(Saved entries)
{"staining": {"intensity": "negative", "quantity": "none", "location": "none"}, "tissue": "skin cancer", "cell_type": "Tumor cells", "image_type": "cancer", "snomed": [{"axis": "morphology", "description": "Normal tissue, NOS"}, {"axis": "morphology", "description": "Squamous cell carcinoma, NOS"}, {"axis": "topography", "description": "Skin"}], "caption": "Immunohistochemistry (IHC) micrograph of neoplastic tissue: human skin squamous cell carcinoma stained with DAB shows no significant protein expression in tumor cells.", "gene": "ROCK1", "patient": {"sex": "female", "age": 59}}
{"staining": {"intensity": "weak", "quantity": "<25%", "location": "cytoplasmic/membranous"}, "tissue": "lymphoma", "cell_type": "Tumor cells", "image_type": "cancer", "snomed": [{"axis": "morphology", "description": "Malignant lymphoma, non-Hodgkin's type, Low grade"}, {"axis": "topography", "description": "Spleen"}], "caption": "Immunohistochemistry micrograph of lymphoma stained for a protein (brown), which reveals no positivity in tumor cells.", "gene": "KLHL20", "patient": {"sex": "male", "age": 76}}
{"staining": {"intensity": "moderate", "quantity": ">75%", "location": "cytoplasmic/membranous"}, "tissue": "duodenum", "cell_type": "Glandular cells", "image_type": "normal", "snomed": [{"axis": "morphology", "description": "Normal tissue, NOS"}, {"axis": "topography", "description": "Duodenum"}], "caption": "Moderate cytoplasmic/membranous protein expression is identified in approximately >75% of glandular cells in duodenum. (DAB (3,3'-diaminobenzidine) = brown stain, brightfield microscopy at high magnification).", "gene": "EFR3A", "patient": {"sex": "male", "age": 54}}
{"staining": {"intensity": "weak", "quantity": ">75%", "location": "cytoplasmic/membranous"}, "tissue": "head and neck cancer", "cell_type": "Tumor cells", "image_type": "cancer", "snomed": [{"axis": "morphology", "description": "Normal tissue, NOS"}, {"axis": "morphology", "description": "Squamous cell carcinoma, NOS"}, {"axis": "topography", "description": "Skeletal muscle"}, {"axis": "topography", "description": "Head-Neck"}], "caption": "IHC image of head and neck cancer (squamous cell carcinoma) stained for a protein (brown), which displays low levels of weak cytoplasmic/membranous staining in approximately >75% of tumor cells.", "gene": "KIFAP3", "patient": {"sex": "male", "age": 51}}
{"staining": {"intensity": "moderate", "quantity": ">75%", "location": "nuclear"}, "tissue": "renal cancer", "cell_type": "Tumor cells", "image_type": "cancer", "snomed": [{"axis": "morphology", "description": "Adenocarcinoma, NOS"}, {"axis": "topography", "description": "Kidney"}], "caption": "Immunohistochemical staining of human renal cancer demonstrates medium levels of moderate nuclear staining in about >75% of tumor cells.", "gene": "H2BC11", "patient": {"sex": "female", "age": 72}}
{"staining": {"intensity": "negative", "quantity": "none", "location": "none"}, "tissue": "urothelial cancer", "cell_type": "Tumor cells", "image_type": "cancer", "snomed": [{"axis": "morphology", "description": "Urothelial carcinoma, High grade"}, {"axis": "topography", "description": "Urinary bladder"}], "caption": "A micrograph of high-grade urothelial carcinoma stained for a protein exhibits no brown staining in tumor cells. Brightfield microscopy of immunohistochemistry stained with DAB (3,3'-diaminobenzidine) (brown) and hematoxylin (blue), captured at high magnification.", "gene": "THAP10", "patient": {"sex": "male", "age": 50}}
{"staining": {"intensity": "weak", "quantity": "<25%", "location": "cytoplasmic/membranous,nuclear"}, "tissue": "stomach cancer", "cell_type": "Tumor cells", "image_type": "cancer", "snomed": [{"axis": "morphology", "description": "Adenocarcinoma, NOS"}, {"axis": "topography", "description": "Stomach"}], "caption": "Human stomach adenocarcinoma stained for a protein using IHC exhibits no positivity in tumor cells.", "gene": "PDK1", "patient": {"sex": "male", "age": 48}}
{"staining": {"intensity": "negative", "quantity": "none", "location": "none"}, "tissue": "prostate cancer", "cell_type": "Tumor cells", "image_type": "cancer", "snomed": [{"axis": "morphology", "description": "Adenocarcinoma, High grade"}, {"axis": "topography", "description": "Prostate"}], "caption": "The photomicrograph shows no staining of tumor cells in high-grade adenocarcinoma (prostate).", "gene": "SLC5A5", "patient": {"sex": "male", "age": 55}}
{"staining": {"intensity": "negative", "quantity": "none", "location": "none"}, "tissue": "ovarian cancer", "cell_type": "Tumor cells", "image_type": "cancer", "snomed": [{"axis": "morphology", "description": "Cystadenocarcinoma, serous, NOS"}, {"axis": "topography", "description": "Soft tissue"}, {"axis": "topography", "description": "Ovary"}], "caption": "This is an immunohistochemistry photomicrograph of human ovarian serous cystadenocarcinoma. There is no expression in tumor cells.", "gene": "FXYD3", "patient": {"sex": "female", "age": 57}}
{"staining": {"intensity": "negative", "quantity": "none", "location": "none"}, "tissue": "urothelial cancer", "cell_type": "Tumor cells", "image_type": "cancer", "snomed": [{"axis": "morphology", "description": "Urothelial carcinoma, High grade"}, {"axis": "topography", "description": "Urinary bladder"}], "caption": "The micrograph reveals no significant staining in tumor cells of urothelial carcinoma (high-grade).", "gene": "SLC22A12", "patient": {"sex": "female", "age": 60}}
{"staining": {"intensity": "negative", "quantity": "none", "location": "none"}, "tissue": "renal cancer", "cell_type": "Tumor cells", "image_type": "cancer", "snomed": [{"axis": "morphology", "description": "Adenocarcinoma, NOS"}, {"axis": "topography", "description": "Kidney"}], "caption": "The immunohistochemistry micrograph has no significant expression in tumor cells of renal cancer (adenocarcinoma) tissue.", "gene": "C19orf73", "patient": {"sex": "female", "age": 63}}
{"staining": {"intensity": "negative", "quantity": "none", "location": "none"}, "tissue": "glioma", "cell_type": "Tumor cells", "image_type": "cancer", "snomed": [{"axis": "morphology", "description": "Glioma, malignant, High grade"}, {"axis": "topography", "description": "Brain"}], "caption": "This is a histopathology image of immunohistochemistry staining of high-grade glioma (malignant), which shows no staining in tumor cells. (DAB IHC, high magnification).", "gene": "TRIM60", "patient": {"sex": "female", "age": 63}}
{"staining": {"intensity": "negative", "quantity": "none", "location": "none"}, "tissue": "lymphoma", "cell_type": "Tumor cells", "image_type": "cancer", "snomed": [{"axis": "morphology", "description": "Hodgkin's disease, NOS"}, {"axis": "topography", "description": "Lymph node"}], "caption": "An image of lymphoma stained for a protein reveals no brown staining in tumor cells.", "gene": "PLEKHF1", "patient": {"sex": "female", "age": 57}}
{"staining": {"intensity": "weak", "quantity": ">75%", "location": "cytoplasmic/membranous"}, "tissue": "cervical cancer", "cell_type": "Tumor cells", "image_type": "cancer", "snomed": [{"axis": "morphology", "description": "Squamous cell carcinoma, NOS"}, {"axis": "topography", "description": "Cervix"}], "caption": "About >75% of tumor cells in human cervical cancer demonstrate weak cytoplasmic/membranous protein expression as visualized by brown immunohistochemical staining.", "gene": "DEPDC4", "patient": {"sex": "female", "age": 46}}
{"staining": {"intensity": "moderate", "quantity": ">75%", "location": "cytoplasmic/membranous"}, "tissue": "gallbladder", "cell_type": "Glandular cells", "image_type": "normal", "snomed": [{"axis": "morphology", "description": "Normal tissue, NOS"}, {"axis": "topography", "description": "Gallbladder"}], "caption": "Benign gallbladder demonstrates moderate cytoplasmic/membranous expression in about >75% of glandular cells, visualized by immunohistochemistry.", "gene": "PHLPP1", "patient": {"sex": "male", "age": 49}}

*What needs to be done*
Collect the complete line wherever the string "microscopy" appears in the records.

*Answer section*
{"staining": {"intensity": "moderate", "quantity": ">75%", "location": "cytoplasmic/membranous"}, "tissue": "duodenum", "cell_type": "Glandular cells", "image_type": "normal", "snomed": [{"axis": "morphology", "description": "Normal tissue, NOS"}, {"axis": "topography", "description": "Duodenum"}], "caption": "Moderate cytoplasmic/membranous protein expression is identified in approximately >75% of glandular cells in duodenum. (DAB (3,3'-diaminobenzidine) = brown stain, brightfield microscopy at high magnification).", "gene": "EFR3A", "patient": {"sex": "male", "age": 54}}
{"staining": {"intensity": "negative", "quantity": "none", "location": "none"}, "tissue": "urothelial cancer", "cell_type": "Tumor cells", "image_type": "cancer", "snomed": [{"axis": "morphology", "description": "Urothelial carcinoma, High grade"}, {"axis": "topography", "description": "Urinary bladder"}], "caption": "A micrograph of high-grade urothelial carcinoma stained for a protein exhibits no brown staining in tumor cells. Brightfield microscopy of immunohistochemistry stained with DAB (3,3'-diaminobenzidine) (brown) and hematoxylin (blue), captured at high magnification.", "gene": "THAP10", "patient": {"sex": "male", "age": 50}}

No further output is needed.